Où avez-vous trouvé les ressources pour dire le mélange entre cette violence et ce bonheur d’être trans ?

C. S. V. - Cette idée de la fureur et de la fête trans est une idée de l’éditeur argentin. En réalité, pour moi, il s’agit d’une joie violemment heureuse. Tout en sachant que les mouvements de la violence et de la joie sont toujours déchargés à terre à travers la parole. Et la parole est corps. À la fin, c’est là que toutes les choses se rejoignent.

 

Quels ont été vos repères pour écrire dans ce milieu littéraire argentin pris d’assaut par des hommes ?

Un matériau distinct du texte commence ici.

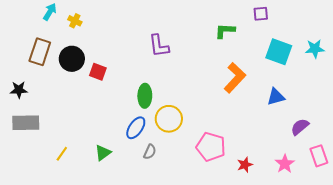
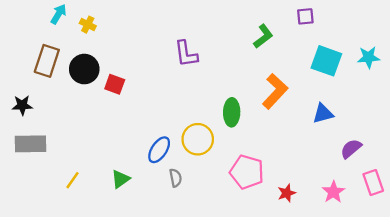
green L-shape: (225, 31) -> (263, 36), turned 140
green ellipse: (145, 96) -> (232, 112), moved
gray semicircle: (150, 152) -> (175, 178), turned -35

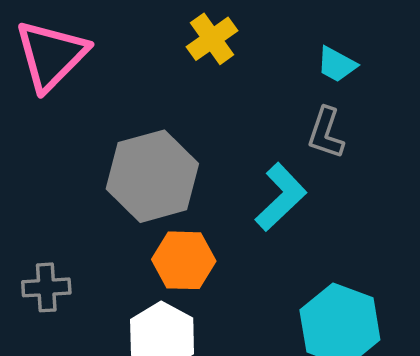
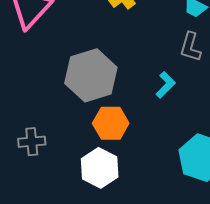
cyan L-shape: (281, 197) -> (166, 85), size x0.7

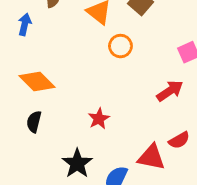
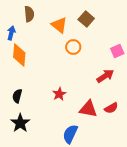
orange diamond: (37, 82) -> (19, 55), moved, turned 50
red triangle: (151, 157) -> (88, 109), moved
black star: (77, 163) -> (20, 123), moved

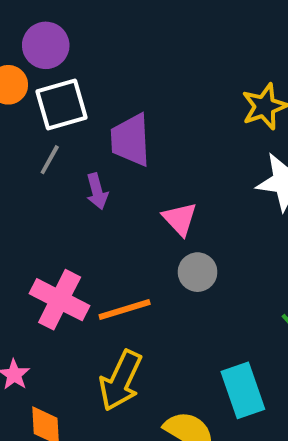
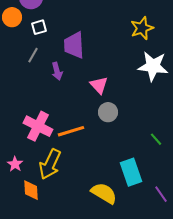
white square: (61, 104) -> (39, 27), size x0.6
yellow arrow: (121, 381) -> (50, 164), moved

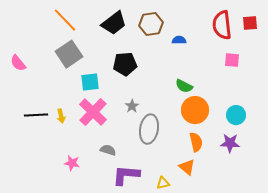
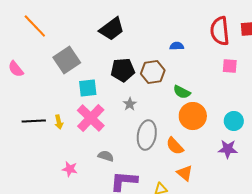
orange line: (65, 20) -> (35, 26), moved
brown hexagon: (151, 24) -> (153, 72), moved
gray star: (132, 106) -> (130, 104), moved
orange semicircle: (196, 142) -> (175, 146), moved, turned 150

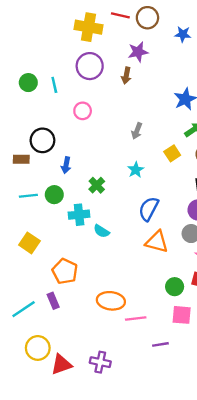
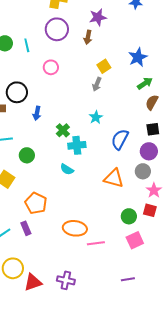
yellow square: (172, 153) -> (104, 66), moved
green circle: (54, 195) -> (27, 155), moved
blue semicircle: (149, 209) -> (120, 139), moved
cyan cross: (79, 215) -> (77, 145), moved
pink square: (182, 315) -> (135, 240), turned -30
purple line: (160, 344) -> (128, 279), moved

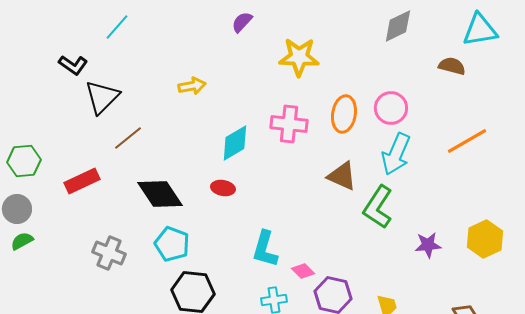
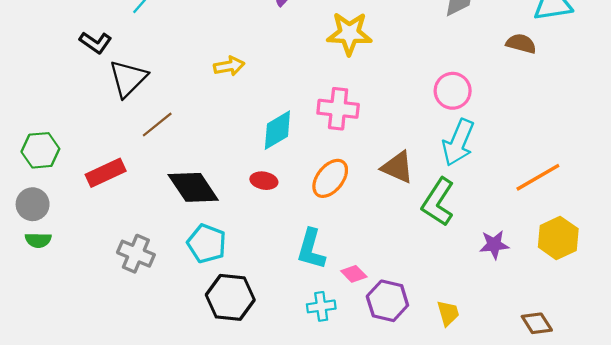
orange ellipse: (344, 114) -> (330, 178), moved, turned 30
orange line: (467, 141) -> (538, 177), moved
green semicircle: (22, 241) -> (38, 240), turned -150

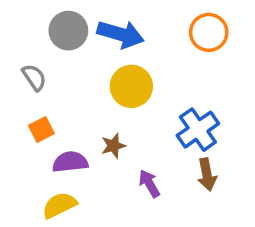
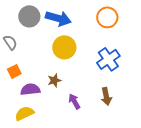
blue cross: (198, 130) -> (108, 59), moved

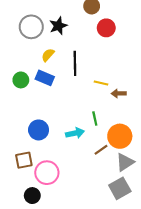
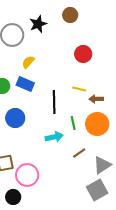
black star: (58, 26) -> (38, 24), moved
red circle: (106, 28) -> (83, 54), moved
black line: (75, 63) -> (54, 102), moved
blue circle: (39, 130) -> (15, 118), moved
orange circle: (120, 136) -> (97, 124), moved

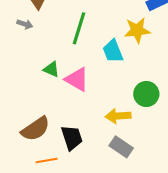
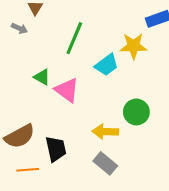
cyan trapezoid: (113, 51) -> (107, 65), turned -110

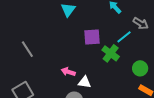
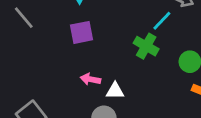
purple square: (92, 37) -> (81, 32), moved
gray line: (27, 49) -> (24, 18), moved

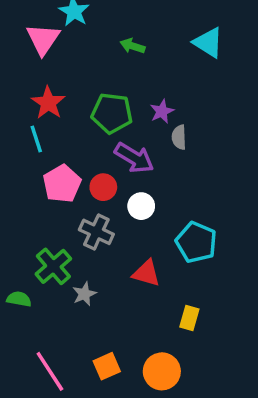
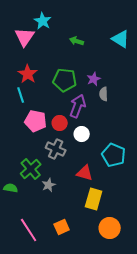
purple arrow: (134, 158) -> (78, 106), turned -100
pink pentagon: (62, 184) -> (36, 121), turned -30
yellow rectangle: (189, 318) -> (94, 199), moved, size x1.5
orange circle: (162, 371) -> (110, 228), moved

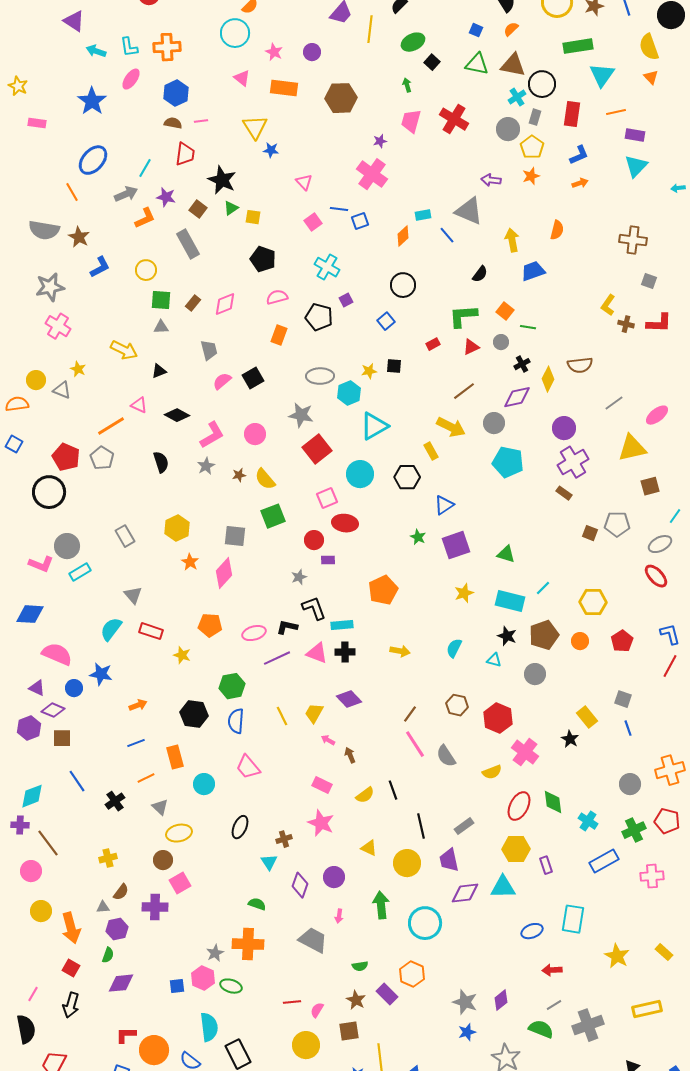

C. S. V. - Mon écriture est très désorientée mais je ne pense pas que ce soit de la faute des hommes qui écrivent. J’ai eu de la chance, les livres que j’ai publiés m’ont toujours été demandés par des maisons d’édition. En ce sens, je suis une privilégiée : je m’amuse même mieux qu’un grand nombre d’écrivains hommes et je comprends leur animosité à mon égard. Soudain, ce monde de la littérature qui ressemble à une terre sainte, est envahi par une trans qui n’a pas fait d’études supérieures, sans projets, qui parle et écrit différemment. Mais il est vrai qu’en Argentine ce sont les romancières qui soutiennent les librairies et les maisons d’édition en épuisant les éditions de nos livres. C’est nous qui nous baladons avec nos mots dans les sacs, les cartables et qui remportons les prix et les traductions. Il faut faire durer ce moment.

 

Les Vilaines nous livre des destins cabossés de femmes trans bousculées et brimées par une société qui ne veut pas d’elles. La narratrice de ce roman est née dans une famille dont le père, violent, et la mère, soumise, n’a jamais accepté sa différence. Elle trouve alors refuge chez la Tante Encarna, figure forte et protectrice de toute les femmes trans qui veulent bien de sa protection, qui va trouver un bébé abandonné et le garder. Ce bébé deviendra l’espoir et le bonheur de ces femmes : elles le nomment Éclat des Yeux. Nous, lecteurs, entrons dans la même grâce, le même délire, la même colère et la même fierté que ces femmes trouées par la vie, mais radieuses, fêtardes et pugnaces. Une vraie réussite, un texte à lire absolument, pour ceux qui veulent sortir des sentiers battus, ceux qui veulent vivre à travers leurs personnages et ceux qui aiment rire et pleurer en même temps.